Does anyone know where small time home vintners can get some grapes or juice in or near Joliet (sw burb if Chicago) from this years harvest? Anybody do group buys like the Chilean buckets?

Thanks


----------



## Brew and Wine Supply (Aug 4, 2012)

You can come down to Missouri, there are a few places where you can get juice or grapes, some min 55 gallons of juice or 1 ton of grapes. Winemaker and I are going in on some Chardonell juice when its ready.


----------



## shoebiedoo (Aug 13, 2012)

OldCanalBrewing said:


> Does anyone know where small time home vintners can get some grapes or juice in or near Joliet (sw burb if Chicago) from this years harvest? Anybody do group buys like the Chilean buckets?
> 
> Thanks



Go to peter bhrems website. He has a warehouse near midway airport he sells his frozen must through.


----------



## Racer (Aug 22, 2012)

Caputo's sells grapes and juice. They are supposed to be getting them the 2nd week of september. The closest store to us is in naperville 111th and rt. 59.
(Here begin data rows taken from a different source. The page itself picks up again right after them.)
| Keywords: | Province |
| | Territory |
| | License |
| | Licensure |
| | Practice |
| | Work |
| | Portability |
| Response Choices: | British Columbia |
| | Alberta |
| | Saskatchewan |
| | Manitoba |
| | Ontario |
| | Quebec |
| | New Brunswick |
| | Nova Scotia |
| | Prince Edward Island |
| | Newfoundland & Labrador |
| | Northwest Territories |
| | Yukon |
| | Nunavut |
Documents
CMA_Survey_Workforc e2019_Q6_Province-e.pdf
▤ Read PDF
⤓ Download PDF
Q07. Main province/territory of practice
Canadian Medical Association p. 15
I have gotten grapes and juice for the last 3 yrs from Bakker produce in Griffith In. I believe both of these places are getting grape products from lodi.
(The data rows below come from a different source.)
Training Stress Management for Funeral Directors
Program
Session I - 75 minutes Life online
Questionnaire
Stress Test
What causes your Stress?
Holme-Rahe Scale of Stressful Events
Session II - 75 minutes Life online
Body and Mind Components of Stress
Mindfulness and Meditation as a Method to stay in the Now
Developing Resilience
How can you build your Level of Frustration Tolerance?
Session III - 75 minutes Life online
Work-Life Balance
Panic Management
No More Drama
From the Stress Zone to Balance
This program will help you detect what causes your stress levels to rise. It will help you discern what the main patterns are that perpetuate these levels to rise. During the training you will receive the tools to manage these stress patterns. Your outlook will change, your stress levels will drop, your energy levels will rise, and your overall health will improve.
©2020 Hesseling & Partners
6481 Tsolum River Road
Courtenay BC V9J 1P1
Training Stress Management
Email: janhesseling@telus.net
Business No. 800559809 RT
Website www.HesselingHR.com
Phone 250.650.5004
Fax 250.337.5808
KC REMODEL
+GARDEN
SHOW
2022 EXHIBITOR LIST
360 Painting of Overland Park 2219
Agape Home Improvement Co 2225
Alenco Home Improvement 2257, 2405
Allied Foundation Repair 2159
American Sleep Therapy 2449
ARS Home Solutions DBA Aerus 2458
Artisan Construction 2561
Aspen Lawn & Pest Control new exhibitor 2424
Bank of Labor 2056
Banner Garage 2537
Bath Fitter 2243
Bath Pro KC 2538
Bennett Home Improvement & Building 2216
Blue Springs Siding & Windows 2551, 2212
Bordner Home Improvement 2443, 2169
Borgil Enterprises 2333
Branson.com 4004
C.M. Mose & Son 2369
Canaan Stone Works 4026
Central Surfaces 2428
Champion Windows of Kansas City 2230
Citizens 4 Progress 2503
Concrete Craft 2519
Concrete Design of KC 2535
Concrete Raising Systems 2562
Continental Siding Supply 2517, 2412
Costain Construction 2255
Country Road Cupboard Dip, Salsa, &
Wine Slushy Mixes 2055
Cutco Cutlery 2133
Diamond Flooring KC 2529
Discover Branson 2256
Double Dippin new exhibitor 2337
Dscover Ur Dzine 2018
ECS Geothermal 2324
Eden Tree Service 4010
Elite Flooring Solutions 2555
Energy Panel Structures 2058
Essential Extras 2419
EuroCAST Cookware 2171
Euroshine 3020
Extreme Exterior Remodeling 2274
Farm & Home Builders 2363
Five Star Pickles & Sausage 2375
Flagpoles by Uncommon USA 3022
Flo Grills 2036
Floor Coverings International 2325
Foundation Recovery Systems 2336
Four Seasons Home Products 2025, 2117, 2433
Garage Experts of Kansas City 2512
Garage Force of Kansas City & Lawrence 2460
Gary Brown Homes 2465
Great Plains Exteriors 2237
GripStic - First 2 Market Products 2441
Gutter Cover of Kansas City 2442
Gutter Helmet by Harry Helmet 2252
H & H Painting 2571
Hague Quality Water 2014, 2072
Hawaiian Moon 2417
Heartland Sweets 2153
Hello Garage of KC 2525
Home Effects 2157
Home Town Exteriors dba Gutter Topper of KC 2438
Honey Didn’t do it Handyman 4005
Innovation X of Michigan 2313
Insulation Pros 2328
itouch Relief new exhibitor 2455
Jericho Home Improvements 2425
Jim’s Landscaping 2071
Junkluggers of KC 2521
I've also gotten grapes from Bev-arts in Chicago. They do source grapes from other areas of cali. then the first 2 places I mentioned above. Last years suisun cab. that I got from them is starting to taste pretty good.


----------



## OldCanalBrewing (Aug 23, 2012)

So Racer, Caputo's sells wine making grapes on their produce stand in market, or is it special order? I am familiar with the Naperville location.


----------



## Duster (Aug 23, 2012)

follow the pond on north to the west MI coast. it is full of vineyards. A lot of them are u-pick. I was buying from honeyflow farms for a while but this year I found an individual much closer on Craigs list


----------



## Duster (Aug 23, 2012)

here is the post I mentioned. they are not u-pick but will offer them at .50/lb and picked at peek sugar. http://swmi.craigslist.org/grd/3201721222.html
I know it's still about 2.5 hour drive for ya but it's one of the closet I have found thus far.


----------



## Racer (Aug 24, 2012)

OldCanalBrewing said:


> So Racer, Caputo's sells wine making grapes on their produce stand in market, or is it special order? I am familiar with the Naperville location.



I called caputos this year after trying to find out when one of my other sources might be getting grapes in. I cant find that source on the web and so far bev arts isnt advertising grapes on preorder so far this year either. 

The produce manager said all stores get wine grapes and juice at the same time each year. I figure its all from lodi.


----------



## OldCanalBrewing (Aug 25, 2012)

Racer, would the juice the Caputos gets be like the Bella 6.5 gal buckets in the spring time?


----------



## tgoose55 (Aug 29, 2012)

Try:

http://midlandwineandgrape.com/

They are near O'Hare. You can get either juice or fresh CA grapes. There was a crusher/destemmer on the property.

Rob


----------